Les premiers jours
Une atmosphère « particulière »
S'il ne nécessite pas d'assistance respiratoire, Mathieu est cependant entouré de nombreuses machines et reçoit régulièrement des soins destinés notamment à contrôler sa respiration et la qualité de sa digestion. Pourtant, pour les nouveaux parents, ce ne sont pas les soins reçus par Mathieu qui sont le plus précisément restés dans leur mémoire, mais plus certainement « tout l'environnement du service de réanimation ». Comme de nombreux parents d'enfants nés prématurés, Bertrand évoque en premier lieu les « constantes sonneries des machines ». « Dès que l'une d'entre elles sonnait, nous nous étonnions de ne pas voir arriver immédiatement les infirmières. Mais lorsque nous les interrogions, elles nous rassuraient en nous indiquant que ce n'était pas une sonnerie inquiétante, alors que pour nous, elles l'étaient évidemment toutes ! ». L'atmosphère même du service de réanimation est « particulière », surtout pour la jeune maman, peu habituée aux hôpitaux et qui supporte mal d'être plongée dans un univers qui laisse constamment « l'impression que l'enfant est malade ». Bertrand n'a pas oublié le nourrisson qui dormait dans la couveuse située juste derrière Mathieu. « Il pesait 800 grammes : à côté j'avais l'impression que Mathieu était particulièrement vaillant. Mais pour les parents, c'était très difficile, la première fois qu'elle est venue voir son bébé, la mère est repartie en pleurant ».

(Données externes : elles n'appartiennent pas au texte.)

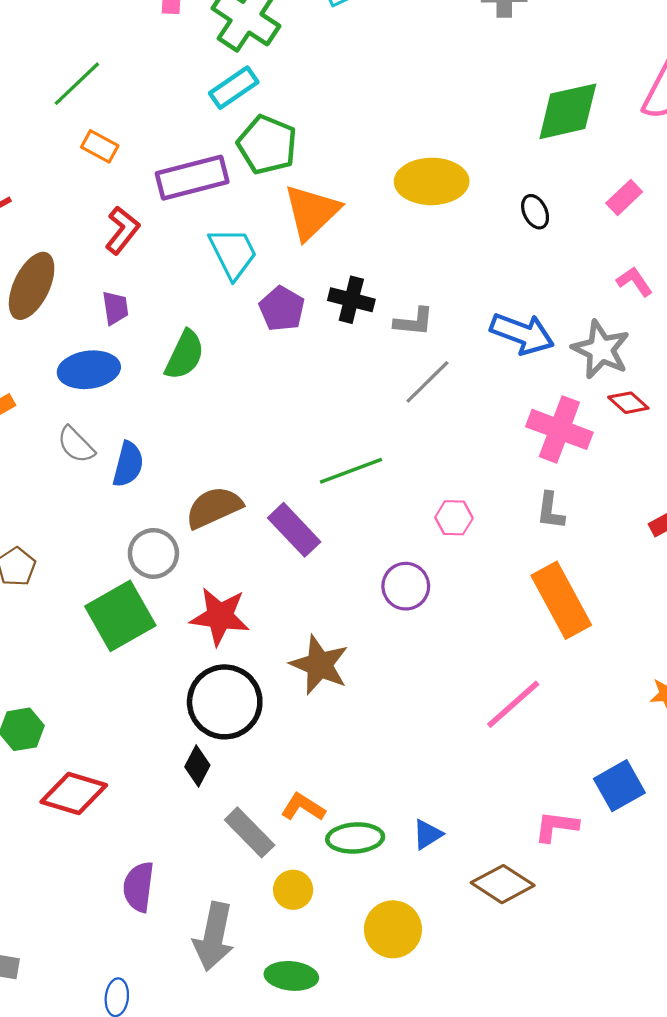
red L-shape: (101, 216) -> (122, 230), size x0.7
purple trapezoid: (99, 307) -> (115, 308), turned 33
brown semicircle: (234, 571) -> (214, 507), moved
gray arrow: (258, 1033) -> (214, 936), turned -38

Blouse et chaussons stériles de rigueur !
Pour Claire et Bertrand, la situation est très différente, même si l'inquiétude est vive. Chez la mère de Mathieu, elle est attisée par la lecture sur internet de forums particulièrement alarmants et qui ne lui permettent pas d'apprécier lucidement la situation de Mathieu. Bientôt, ses craintes vont se dissiper. Deux jours après la naissance, la maman, évidemment habillée d'une blouse et de chaussons stériles, peut en effet venir voir son bébé. Si les parents ne peuvent encore toucher le nouveau-né qu'à travers la couveuse, ces premiers contacts sont très importants, notamment pour diminuer leur appréhension . « Nous pouvions venir voir Mathieu tous les jours et constamment, sauf pendant les soins médicaux. Dès le troisième jour, nous avons pu participer aux soins de confort avec les infirmières. Claire ne pouvait pas allaiter, mais on lui a conseillé de tirer son lait, ce qu'elle a fait... même si ce n'était pas forcément facile pour elle ! », explique le papa de Mathieu. Claire et Bertrand ont également été invités à partager une expérience de « peau à peau » avec leur bébé, afin de nouer leurs premiers liens avec leur enfant et gommer autant que possible l'angoisse inévitablement présente dans le service de réanimation.